_EXERCISE DATA_.
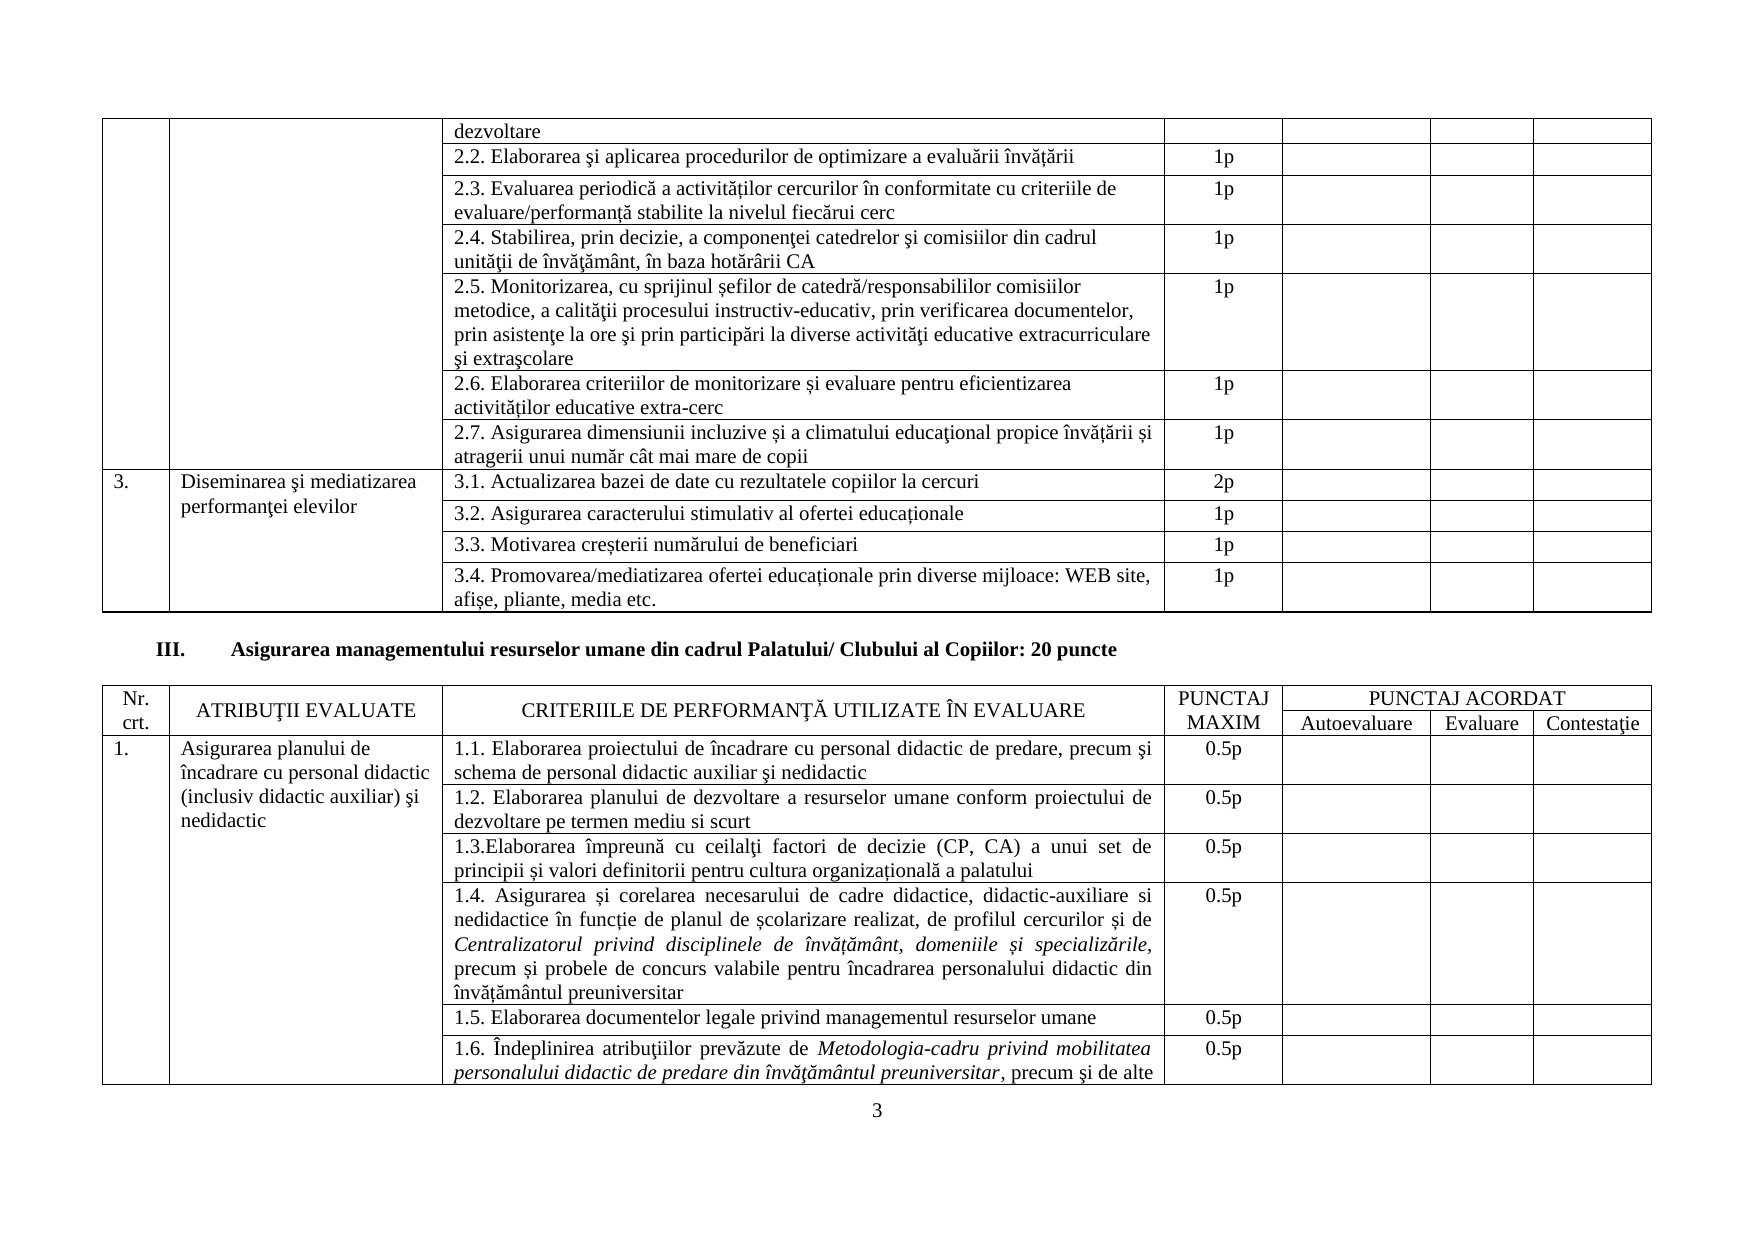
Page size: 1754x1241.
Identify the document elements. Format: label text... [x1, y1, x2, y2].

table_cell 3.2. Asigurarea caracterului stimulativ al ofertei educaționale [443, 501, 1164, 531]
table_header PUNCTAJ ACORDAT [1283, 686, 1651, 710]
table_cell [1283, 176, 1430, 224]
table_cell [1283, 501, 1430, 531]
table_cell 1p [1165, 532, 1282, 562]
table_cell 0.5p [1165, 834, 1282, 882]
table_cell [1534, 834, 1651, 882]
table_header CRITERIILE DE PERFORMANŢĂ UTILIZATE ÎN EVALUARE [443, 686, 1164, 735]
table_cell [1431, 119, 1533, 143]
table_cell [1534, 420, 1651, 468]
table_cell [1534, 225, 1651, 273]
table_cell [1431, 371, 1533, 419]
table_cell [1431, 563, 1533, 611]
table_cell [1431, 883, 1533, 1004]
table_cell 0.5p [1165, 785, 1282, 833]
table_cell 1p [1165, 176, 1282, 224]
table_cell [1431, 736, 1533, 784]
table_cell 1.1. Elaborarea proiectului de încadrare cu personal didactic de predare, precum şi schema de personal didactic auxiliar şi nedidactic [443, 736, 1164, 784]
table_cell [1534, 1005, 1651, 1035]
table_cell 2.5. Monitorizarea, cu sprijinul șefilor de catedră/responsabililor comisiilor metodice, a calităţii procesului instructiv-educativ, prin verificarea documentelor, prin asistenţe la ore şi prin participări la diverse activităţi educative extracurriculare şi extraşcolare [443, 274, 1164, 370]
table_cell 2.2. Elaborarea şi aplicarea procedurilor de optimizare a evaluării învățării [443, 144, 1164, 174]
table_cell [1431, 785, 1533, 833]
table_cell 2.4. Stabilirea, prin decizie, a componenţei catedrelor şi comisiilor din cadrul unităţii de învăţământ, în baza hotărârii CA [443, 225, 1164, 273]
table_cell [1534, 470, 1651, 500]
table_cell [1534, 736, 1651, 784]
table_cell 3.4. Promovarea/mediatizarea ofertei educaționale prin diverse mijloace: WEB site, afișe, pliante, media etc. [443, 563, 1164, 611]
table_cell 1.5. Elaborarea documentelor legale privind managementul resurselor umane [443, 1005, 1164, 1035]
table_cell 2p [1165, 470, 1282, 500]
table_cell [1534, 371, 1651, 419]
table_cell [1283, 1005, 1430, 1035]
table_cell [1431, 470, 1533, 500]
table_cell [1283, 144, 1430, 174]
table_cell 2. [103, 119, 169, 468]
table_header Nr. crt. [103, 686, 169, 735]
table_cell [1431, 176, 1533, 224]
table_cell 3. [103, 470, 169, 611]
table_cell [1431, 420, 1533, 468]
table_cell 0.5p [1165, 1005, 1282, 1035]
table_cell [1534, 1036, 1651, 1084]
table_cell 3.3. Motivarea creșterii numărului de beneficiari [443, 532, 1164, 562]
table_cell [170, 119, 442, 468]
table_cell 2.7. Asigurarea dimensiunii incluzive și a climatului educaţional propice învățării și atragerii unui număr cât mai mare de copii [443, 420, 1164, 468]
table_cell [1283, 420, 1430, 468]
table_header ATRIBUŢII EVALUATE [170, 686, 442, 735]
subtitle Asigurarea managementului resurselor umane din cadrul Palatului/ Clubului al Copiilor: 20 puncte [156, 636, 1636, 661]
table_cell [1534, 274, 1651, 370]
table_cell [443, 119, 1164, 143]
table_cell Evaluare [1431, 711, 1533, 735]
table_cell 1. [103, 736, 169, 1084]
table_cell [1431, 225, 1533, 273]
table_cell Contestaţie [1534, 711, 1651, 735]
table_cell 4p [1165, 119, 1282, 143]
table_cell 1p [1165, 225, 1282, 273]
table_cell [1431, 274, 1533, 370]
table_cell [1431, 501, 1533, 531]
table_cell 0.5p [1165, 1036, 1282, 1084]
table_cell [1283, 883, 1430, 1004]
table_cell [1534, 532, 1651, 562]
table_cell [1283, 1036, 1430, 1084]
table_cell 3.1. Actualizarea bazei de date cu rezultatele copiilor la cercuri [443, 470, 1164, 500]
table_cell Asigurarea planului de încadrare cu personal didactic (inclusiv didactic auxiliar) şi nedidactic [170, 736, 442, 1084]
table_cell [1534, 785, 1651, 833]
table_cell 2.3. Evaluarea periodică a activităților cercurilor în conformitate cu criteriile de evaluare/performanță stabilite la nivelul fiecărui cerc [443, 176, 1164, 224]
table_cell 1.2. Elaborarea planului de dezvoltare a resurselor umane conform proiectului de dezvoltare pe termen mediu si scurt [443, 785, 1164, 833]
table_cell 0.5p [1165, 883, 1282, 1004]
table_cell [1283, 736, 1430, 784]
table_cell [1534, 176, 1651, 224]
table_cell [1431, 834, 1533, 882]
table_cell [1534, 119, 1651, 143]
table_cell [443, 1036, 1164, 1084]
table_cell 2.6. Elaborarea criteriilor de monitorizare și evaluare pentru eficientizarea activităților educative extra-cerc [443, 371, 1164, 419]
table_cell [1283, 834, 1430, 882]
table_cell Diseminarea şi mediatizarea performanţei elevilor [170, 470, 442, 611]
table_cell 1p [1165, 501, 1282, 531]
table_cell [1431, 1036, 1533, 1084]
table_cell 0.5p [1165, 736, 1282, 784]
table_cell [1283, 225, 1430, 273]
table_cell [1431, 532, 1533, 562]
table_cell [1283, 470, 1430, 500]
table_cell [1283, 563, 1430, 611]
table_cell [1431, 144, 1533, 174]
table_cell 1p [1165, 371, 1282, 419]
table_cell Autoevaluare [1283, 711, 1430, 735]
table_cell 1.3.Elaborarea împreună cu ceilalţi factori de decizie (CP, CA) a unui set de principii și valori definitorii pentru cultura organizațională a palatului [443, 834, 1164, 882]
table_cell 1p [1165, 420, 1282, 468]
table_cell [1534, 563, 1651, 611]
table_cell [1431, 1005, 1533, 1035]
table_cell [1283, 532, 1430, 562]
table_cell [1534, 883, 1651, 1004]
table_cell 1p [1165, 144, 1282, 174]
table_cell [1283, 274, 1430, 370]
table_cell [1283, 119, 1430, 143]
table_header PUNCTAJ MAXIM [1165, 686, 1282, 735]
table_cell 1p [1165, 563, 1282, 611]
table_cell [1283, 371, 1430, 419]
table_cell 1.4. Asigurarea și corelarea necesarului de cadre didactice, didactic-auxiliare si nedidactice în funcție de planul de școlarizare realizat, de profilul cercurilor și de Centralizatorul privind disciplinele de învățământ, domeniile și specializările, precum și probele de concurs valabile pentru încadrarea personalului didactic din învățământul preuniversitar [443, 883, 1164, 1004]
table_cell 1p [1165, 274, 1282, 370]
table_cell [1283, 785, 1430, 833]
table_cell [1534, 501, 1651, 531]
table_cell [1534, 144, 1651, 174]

_WRITTEN TASK_.
Repeat each record verbatim, pictures excluded.

_EXPECTED ANSWER_.
Page size: 1754x1241.
Identify the document elements. Format: label text... [x1, y1, x2, y2].

table_cell 3.2. Asigurarea caracterului stimulativ al ofertei educaționale [443, 501, 1164, 531]
table_header PUNCTAJ ACORDAT [1283, 686, 1651, 710]
table_cell [1283, 176, 1430, 224]
table_cell [1283, 501, 1430, 531]
table_cell 1p [1165, 532, 1282, 562]
table_cell 0.5p [1165, 834, 1282, 882]
table_cell [1534, 834, 1651, 882]
table_header CRITERIILE DE PERFORMANŢĂ UTILIZATE ÎN EVALUARE [443, 686, 1164, 735]
table_cell [1431, 119, 1533, 143]
table_cell [1534, 420, 1651, 468]
table_cell [1534, 225, 1651, 273]
table_cell [1431, 371, 1533, 419]
table_cell [1431, 563, 1533, 611]
table_cell [1431, 883, 1533, 1004]
table_cell 0.5p [1165, 785, 1282, 833]
table_cell 1p [1165, 176, 1282, 224]
table_cell [1431, 736, 1533, 784]
table_cell 1.1. Elaborarea proiectului de încadrare cu personal didactic de predare, precum şi schema de personal didactic auxiliar şi nedidactic [443, 736, 1164, 784]
table_cell [1534, 1005, 1651, 1035]
table_cell 2.5. Monitorizarea, cu sprijinul șefilor de catedră/responsabililor comisiilor metodice, a calităţii procesului instructiv-educativ, prin verificarea documentelor, prin asistenţe la ore şi prin participări la diverse activităţi educative extracurriculare şi extraşcolare [443, 274, 1164, 370]
table_cell 2.2. Elaborarea şi aplicarea procedurilor de optimizare a evaluării învățării [443, 144, 1164, 174]
table_cell [1431, 785, 1533, 833]
table_cell 2.4. Stabilirea, prin decizie, a componenţei catedrelor şi comisiilor din cadrul unităţii de învăţământ, în baza hotărârii CA [443, 225, 1164, 273]
table_cell [1534, 470, 1651, 500]
table_cell [1534, 736, 1651, 784]
table_cell 3.4. Promovarea/mediatizarea ofertei educaționale prin diverse mijloace: WEB site, afișe, pliante, media etc. [443, 563, 1164, 611]
table_cell 1.5. Elaborarea documentelor legale privind managementul resurselor umane [443, 1005, 1164, 1035]
table_cell 2p [1165, 470, 1282, 500]
table_cell [1534, 371, 1651, 419]
table_cell [1283, 1005, 1430, 1035]
table_cell [1431, 470, 1533, 500]
table_cell [1283, 144, 1430, 174]
table_cell 2. [103, 119, 169, 468]
table_header Nr. crt. [103, 686, 169, 735]
table_cell [1431, 176, 1533, 224]
table_cell 3. [103, 470, 169, 611]
table_cell [1431, 420, 1533, 468]
table_cell 0.5p [1165, 1005, 1282, 1035]
table_cell [1534, 1036, 1651, 1084]
table_cell 3.3. Motivarea creșterii numărului de beneficiari [443, 532, 1164, 562]
table_cell [170, 119, 442, 468]
table_cell 2.7. Asigurarea dimensiunii incluzive și a climatului educaţional propice învățării și atragerii unui număr cât mai mare de copii [443, 420, 1164, 468]
table_cell [1283, 420, 1430, 468]
table_header ATRIBUŢII EVALUATE [170, 686, 442, 735]
subtitle Asigurarea managementului resurselor umane din cadrul Palatului/ Clubului al Copiilor: 20 puncte [156, 636, 1636, 661]
table_cell [1534, 274, 1651, 370]
table_cell [443, 119, 1164, 143]
table_cell Evaluare [1431, 711, 1533, 735]
table_cell 1. [103, 736, 169, 1084]
table_cell [1431, 225, 1533, 273]
table_cell Contestaţie [1534, 711, 1651, 735]
table_cell 4p [1165, 119, 1282, 143]
table_cell 1p [1165, 225, 1282, 273]
table_cell [1431, 274, 1533, 370]
table_cell [1431, 501, 1533, 531]
table_cell 0.5p [1165, 1036, 1282, 1084]
table_cell [1283, 883, 1430, 1004]
table_cell [1534, 532, 1651, 562]
table_cell [1283, 1036, 1430, 1084]
table_cell 3.1. Actualizarea bazei de date cu rezultatele copiilor la cercuri [443, 470, 1164, 500]
table_cell Asigurarea planului de încadrare cu personal didactic (inclusiv didactic auxiliar) şi nedidactic [170, 736, 442, 1084]
table_cell [1534, 785, 1651, 833]
table_cell 2.3. Evaluarea periodică a activităților cercurilor în conformitate cu criteriile de evaluare/performanță stabilite la nivelul fiecărui cerc [443, 176, 1164, 224]
table_cell 1.2. Elaborarea planului de dezvoltare a resurselor umane conform proiectului de dezvoltare pe termen mediu si scurt [443, 785, 1164, 833]
table_cell 0.5p [1165, 883, 1282, 1004]
table_cell [1283, 736, 1430, 784]
table_cell [1534, 176, 1651, 224]
table_cell [1431, 834, 1533, 882]
table_cell [1534, 119, 1651, 143]
table_cell [443, 1036, 1164, 1084]
table_cell 2.6. Elaborarea criteriilor de monitorizare și evaluare pentru eficientizarea activităților educative extra-cerc [443, 371, 1164, 419]
table_cell [1283, 834, 1430, 882]
table_cell Diseminarea şi mediatizarea performanţei elevilor [170, 470, 442, 611]
table_cell 1p [1165, 501, 1282, 531]
table_cell [1431, 1036, 1533, 1084]
table_cell 0.5p [1165, 736, 1282, 784]
table_cell [1283, 225, 1430, 273]
table_cell [1431, 532, 1533, 562]
table_cell [1283, 470, 1430, 500]
table_cell [1283, 563, 1430, 611]
table_cell [1431, 144, 1533, 174]
table_cell 1p [1165, 371, 1282, 419]
table_cell Autoevaluare [1283, 711, 1430, 735]
table_cell 1.3.Elaborarea împreună cu ceilalţi factori de decizie (CP, CA) a unui set de principii și valori definitorii pentru cultura organizațională a palatului [443, 834, 1164, 882]
table_cell 1p [1165, 420, 1282, 468]
table_cell [1534, 563, 1651, 611]
table_cell [1431, 1005, 1533, 1035]
table_cell [1283, 532, 1430, 562]
table_cell [1534, 883, 1651, 1004]
table_cell 1p [1165, 144, 1282, 174]
table_cell [1283, 274, 1430, 370]
table_cell [1283, 119, 1430, 143]
table_header PUNCTAJ MAXIM [1165, 686, 1282, 735]
table_cell 1p [1165, 563, 1282, 611]
table_cell [1283, 371, 1430, 419]
table_cell 1.4. Asigurarea și corelarea necesarului de cadre didactice, didactic-auxiliare si nedidactice în funcție de planul de școlarizare realizat, de profilul cercurilor și de Centralizatorul privind disciplinele de învățământ, domeniile și specializările, precum și probele de concurs valabile pentru încadrarea personalului didactic din învățământul preuniversitar [443, 883, 1164, 1004]
table_cell 1p [1165, 274, 1282, 370]
table_cell [1283, 785, 1430, 833]
table_cell [1534, 501, 1651, 531]
table_cell [1534, 144, 1651, 174]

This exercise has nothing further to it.